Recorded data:
- - -

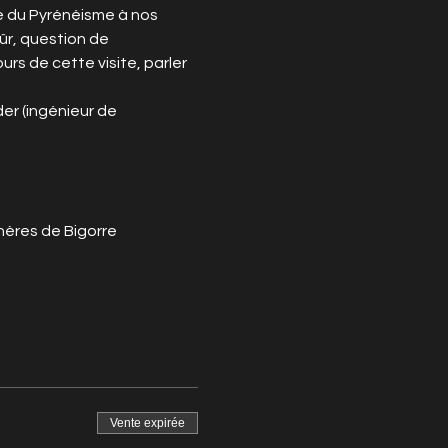
e du Pyrénéisme à nos 
sûr, question de 
rs de cette visite, parler 
er (ingénieur de 
nères de Bigorre
Vente expirée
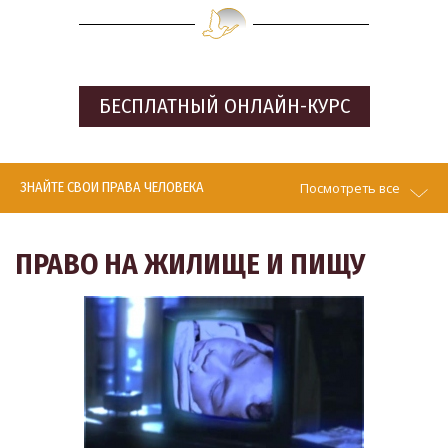
БЕСПЛАТНЫЙ
ОНЛАЙН-КУРС
ЗНАЙТЕ СВОИ ПРАВА ЧЕЛОВЕКА
Посмотреть все
ПРАВО НА ЖИЛИЩЕ И ПИЩУ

- - -

- TASK TO COMPLETE -
All entries above are to be set down word for word, and the pictures are to be left out.

- YOUR SOLUTION -
e du Pyrénéisme à nos 
sûr, question de 
rs de cette visite, parler 
er (ingénieur de 
nères de Bigorre
Vente expirée
БЕСПЛАТНЫЙ
ОНЛАЙН-КУРС
ЗНАЙТЕ СВОИ ПРАВА ЧЕЛОВЕКА
Посмотреть все
ПРАВО НА ЖИЛИЩЕ И ПИЩУ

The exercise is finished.